人を追い詰めることはなさいませんでした。
ブッダは戒律重視ではなく、優しさ(慈悲)を教えていたからです。
次に良寛さんのエピソードをご紹介します。
良寛さんの甥に、馬之助という放蕩息子がいました。
良寛の弟の由之は息子の放蕩に困り果てて、兄の良寛さんに説教を依頼します。
良寛さんは故郷の由之の家に出向き、馬之助の前に座らせられましたが、
酒を飲んでばかりで、いつまでたっても説教しませんでした。
とうとう三日目の朝「わしはもう帰る」と言って良寛さんは家を出ようとしました。
そのとき馬之助の母は馬之助に、
良寛の草鞋の紐を結んであげるように言いつけました。
馬之助は言われるまま草鞋の紐を結び始めますが、それでも良寛さんは黙ったまま。
と、そのとき馬之助は、自分の首に何かが、落ちてくるのを感じました。
見上げると、そこには目に一杯涙をためた良寛さんの顔がありました。
それをきっかけに、たったこれだけの出来事をきっかけに
馬之助の放蕩は、すっかりやんだということです。
良寛さんは、馬之助の心の
・苦しさや
・悲しさや
・それを放蕩で紛らわさずをえない苛立ち
をただじっと見ていました。
煩悩だと知りつつも、煩悩に引きずり回されるのが
私たち心弱い人間です。
人間の悲しさ、苦しみは、いつでもそこから生まれてきます。
悲しみを持った人に、自分勝手な価値観を押し付けたり、くどくどと説教したり、
良寛さんは、そのような事はしませんでした。
ただ馬之助とともに、じっと悲しみ続けるだけでした。
馬之助の父親の由之や母親は、息子の表面的な損得や、世間体から心配したかもしれません。

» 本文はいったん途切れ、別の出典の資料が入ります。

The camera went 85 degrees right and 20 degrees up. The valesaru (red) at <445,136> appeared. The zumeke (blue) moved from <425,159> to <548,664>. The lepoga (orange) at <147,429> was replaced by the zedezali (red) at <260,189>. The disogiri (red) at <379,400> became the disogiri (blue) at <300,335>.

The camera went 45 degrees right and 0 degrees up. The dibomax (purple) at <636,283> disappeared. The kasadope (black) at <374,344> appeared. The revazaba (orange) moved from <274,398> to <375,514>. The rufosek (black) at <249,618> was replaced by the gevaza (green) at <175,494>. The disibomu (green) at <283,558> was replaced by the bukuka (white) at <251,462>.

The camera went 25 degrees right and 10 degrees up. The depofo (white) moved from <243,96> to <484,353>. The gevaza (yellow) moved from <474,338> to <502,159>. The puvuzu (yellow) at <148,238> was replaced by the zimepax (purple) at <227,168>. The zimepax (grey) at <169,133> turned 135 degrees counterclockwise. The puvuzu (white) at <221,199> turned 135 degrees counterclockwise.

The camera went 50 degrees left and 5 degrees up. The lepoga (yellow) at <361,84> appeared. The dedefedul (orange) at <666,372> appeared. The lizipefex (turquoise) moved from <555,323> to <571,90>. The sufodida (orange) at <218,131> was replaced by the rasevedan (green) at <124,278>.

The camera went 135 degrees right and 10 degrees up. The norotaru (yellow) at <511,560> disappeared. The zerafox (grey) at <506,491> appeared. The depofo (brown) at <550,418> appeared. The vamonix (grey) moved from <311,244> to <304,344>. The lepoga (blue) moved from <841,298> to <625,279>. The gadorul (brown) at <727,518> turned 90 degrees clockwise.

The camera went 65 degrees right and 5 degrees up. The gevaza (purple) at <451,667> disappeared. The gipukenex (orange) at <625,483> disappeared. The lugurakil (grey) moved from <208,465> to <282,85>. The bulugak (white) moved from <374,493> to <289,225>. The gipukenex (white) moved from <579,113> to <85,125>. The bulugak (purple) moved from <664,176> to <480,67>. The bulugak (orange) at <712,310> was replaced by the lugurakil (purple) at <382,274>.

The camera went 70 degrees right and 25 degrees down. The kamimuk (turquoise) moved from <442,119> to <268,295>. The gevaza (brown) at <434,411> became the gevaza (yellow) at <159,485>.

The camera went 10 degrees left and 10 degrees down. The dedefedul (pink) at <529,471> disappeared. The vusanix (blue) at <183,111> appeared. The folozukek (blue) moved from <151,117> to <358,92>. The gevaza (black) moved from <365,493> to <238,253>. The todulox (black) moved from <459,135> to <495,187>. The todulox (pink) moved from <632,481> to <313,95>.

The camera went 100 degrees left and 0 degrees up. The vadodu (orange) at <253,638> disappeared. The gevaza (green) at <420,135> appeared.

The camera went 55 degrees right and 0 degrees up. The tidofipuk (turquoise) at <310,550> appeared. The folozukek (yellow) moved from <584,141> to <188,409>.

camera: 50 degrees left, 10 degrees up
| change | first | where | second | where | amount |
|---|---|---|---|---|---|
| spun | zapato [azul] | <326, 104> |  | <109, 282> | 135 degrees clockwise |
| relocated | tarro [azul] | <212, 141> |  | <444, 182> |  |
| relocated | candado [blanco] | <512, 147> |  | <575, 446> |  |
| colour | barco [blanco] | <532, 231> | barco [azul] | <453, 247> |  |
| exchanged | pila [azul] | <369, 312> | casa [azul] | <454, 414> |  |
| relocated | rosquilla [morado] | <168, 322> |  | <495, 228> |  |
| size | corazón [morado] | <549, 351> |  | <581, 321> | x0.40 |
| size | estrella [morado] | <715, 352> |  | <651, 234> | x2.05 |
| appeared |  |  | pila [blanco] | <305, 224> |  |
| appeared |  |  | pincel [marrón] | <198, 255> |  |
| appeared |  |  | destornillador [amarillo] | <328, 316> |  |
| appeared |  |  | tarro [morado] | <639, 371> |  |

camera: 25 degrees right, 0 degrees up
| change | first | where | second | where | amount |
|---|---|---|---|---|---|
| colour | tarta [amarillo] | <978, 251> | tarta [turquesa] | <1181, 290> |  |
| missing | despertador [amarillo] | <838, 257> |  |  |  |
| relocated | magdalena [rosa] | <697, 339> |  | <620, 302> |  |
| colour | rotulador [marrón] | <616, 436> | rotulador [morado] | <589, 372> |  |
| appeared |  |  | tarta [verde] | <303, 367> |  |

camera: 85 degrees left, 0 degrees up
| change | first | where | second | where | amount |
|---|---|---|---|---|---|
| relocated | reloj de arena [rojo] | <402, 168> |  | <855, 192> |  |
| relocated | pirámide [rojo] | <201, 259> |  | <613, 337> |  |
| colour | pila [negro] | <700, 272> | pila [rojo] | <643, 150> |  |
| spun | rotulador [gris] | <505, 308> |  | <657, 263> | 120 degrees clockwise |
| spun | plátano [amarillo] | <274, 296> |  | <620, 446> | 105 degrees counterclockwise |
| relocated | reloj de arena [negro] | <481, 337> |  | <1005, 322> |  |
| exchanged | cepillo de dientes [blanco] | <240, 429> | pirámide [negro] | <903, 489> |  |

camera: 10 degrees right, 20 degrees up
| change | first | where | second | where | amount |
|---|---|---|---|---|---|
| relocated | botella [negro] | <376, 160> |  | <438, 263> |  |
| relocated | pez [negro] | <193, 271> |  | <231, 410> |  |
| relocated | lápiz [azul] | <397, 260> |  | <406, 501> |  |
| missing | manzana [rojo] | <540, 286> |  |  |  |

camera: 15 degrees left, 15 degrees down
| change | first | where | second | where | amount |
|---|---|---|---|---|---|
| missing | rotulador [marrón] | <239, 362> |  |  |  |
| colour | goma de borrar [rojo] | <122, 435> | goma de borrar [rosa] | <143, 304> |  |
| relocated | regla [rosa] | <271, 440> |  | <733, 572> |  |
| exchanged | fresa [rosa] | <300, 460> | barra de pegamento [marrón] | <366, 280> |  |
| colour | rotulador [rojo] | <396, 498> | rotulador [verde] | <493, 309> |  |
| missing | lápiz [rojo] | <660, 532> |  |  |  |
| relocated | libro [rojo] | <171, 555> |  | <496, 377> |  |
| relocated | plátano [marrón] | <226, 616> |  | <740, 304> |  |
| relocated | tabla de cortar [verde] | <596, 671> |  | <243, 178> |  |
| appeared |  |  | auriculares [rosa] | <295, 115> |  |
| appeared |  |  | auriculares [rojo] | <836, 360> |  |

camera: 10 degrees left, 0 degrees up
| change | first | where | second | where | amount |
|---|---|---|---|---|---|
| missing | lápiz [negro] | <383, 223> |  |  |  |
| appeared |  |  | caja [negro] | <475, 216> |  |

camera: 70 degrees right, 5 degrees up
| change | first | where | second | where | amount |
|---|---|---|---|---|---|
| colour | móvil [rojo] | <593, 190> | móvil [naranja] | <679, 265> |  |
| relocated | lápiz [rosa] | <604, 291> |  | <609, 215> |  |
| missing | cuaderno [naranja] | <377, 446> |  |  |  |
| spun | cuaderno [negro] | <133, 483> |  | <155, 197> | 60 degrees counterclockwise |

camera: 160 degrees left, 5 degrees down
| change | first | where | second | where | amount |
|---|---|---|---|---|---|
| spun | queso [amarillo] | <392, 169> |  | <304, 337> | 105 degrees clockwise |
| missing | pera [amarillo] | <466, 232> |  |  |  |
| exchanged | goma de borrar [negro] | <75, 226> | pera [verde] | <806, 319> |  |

ですが、馬之助の心と、じっと一緒にいてあげたのは、良寛さんでした。
人は弱いものです。
いくら正しい道を示されても、
「こうであるべきだ」と正論を教えていただいても、なかなかそう簡単に行きません。
でも本当はそうしたいのです。心では分かっていますから。
そして、それが自分には簡単にはできないとわかると、
結局あきらめてしまい、また元の苦難の日々に埋もれてしまいます。
正しい道を示されても何の役にも立ちません。
ですが、良寛さんのように
心を理解し、心に寄り添い、
「今のままでも、良いんだよ」と、見守ってくださる人がそばに居れば、
私たちは徐々に、光の方向に進んでいけるかもしれません。
心弱い私たちは、煩悩で、あちこち頭をぶつけながら、人に迷惑かけながら、お世話になりながら、だんだんと、あちこち角が取れて、おかげ様の心が芽生えてくるでしょう。
そして、
・おかげ様
・お互い様
の感謝の心が芽生えた時、
その辛く、苦しい経験をしたがゆえに、
同じような苦しみ、悲しみの中にある人の
心の内を理解して、良寛さんのように寄り添えるのかもしれませんね。